Saturday, January 5, 2019

How Big Should Our Parliament Be?

Certainly not larger than the 66-70 MPs it can have under the current system. Increasing it by 50% to over 100 or even by 11-15 as the PM would like to is out of the question. Justifying a bigger National Assembly (NA) because our population has doubled since 1968 is problematic for at least two reasons. One is that according to Google or an interpolation of decennial census figures the number of inhabitants in Mauritius has in fact increased by only 58%. Two is that the size of our NA rose by 75% between 1963 and 1967 while the number of citizens increased by a mere 9%. Interestingly using the 1963 as base year yields a parliament of 70 which is how big it is today. 

It's way better that we compare our population/MP ratio to those of other countries. On this yardstick we do very poorly – more than 140 parliaments out of 195 do better than us. This is precious information as we can use it to find an optimal size for our NA. That's done in the chart and we've highlighted Denmark because 40 is kind of a natural number for us as this is how many MPs we sent in 1959 and 1963 when we had single-member constituencies.

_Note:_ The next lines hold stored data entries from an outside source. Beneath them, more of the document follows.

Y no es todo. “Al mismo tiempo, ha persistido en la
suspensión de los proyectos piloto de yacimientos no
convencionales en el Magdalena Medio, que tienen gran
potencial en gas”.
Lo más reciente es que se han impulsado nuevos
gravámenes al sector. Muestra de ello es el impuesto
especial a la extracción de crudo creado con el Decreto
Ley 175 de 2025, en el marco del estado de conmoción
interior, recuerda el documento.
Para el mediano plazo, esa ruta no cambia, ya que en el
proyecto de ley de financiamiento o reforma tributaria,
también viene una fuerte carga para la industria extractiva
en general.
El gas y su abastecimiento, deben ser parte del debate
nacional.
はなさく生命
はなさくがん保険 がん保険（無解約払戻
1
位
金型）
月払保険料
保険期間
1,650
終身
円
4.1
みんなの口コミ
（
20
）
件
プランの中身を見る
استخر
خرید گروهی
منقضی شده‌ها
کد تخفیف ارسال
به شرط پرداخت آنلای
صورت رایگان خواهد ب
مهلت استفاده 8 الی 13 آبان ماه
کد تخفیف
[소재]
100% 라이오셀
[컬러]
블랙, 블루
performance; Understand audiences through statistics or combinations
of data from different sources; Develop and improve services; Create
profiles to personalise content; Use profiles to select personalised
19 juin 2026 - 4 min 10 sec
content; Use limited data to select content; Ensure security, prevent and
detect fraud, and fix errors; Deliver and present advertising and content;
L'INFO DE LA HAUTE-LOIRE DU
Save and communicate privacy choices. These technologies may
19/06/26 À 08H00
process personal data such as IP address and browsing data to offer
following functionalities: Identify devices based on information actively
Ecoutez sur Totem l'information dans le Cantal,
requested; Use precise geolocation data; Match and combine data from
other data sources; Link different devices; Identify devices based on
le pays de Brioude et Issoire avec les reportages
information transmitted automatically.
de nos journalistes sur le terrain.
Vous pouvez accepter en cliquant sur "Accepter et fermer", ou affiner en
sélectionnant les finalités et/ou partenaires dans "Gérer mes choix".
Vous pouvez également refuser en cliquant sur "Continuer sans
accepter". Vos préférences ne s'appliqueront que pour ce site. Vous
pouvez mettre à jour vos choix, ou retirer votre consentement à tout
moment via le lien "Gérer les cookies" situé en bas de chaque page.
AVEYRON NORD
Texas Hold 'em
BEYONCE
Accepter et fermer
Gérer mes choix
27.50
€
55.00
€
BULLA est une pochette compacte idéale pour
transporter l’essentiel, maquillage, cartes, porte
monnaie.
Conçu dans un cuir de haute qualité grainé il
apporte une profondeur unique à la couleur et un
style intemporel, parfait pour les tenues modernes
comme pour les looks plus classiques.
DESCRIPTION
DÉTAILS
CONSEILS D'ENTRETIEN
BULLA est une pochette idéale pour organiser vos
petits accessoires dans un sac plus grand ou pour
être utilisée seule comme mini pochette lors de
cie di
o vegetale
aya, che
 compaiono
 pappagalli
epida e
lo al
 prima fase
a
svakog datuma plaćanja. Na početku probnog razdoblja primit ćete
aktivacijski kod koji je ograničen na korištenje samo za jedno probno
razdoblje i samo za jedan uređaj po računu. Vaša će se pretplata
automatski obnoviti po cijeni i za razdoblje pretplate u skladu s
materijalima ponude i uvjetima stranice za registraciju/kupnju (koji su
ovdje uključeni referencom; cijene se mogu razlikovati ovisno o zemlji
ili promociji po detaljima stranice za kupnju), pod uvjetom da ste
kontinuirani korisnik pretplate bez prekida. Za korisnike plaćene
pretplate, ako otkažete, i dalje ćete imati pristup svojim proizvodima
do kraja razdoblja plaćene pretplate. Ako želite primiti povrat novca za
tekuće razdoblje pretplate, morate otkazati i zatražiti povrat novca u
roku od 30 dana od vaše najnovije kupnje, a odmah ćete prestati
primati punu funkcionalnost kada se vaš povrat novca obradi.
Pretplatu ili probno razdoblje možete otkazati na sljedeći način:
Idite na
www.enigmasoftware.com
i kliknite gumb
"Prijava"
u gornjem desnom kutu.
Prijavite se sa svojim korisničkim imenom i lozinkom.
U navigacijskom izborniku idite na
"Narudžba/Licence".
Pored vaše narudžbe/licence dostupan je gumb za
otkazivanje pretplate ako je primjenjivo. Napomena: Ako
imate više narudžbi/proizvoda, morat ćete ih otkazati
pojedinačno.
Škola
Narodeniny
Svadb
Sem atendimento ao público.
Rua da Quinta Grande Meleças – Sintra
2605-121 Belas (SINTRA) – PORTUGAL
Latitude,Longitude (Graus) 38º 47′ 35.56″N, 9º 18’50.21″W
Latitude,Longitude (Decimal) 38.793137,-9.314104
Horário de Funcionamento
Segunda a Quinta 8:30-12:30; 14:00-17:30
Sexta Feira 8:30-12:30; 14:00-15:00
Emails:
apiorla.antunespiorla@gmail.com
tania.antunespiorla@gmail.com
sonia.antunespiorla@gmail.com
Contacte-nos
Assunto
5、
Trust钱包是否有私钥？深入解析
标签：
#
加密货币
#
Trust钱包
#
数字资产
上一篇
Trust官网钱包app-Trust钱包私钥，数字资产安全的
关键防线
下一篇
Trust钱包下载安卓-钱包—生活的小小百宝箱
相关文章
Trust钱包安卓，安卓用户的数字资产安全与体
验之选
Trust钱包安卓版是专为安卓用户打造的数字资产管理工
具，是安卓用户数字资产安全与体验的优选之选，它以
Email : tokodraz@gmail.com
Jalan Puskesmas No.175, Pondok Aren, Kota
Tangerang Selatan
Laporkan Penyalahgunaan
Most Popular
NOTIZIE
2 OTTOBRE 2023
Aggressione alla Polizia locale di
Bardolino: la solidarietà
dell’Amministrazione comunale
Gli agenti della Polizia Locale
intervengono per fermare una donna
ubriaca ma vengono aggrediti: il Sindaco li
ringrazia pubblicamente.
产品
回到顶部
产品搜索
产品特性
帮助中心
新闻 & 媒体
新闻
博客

The number of electors is not a useful measure either as this can increase with policy decisions – like it did in 1975 when the legal age was reduced by three years. Plus we shouldn't forget that the number of Indian electors increased by half a billion from 1977 to 2014 without any increase in the number of MPs. Besides we definitely don't want more MPs when we look at their average output especially when we know that each one costs us at least Rs2.6 million per year. What we need instead are recall elections.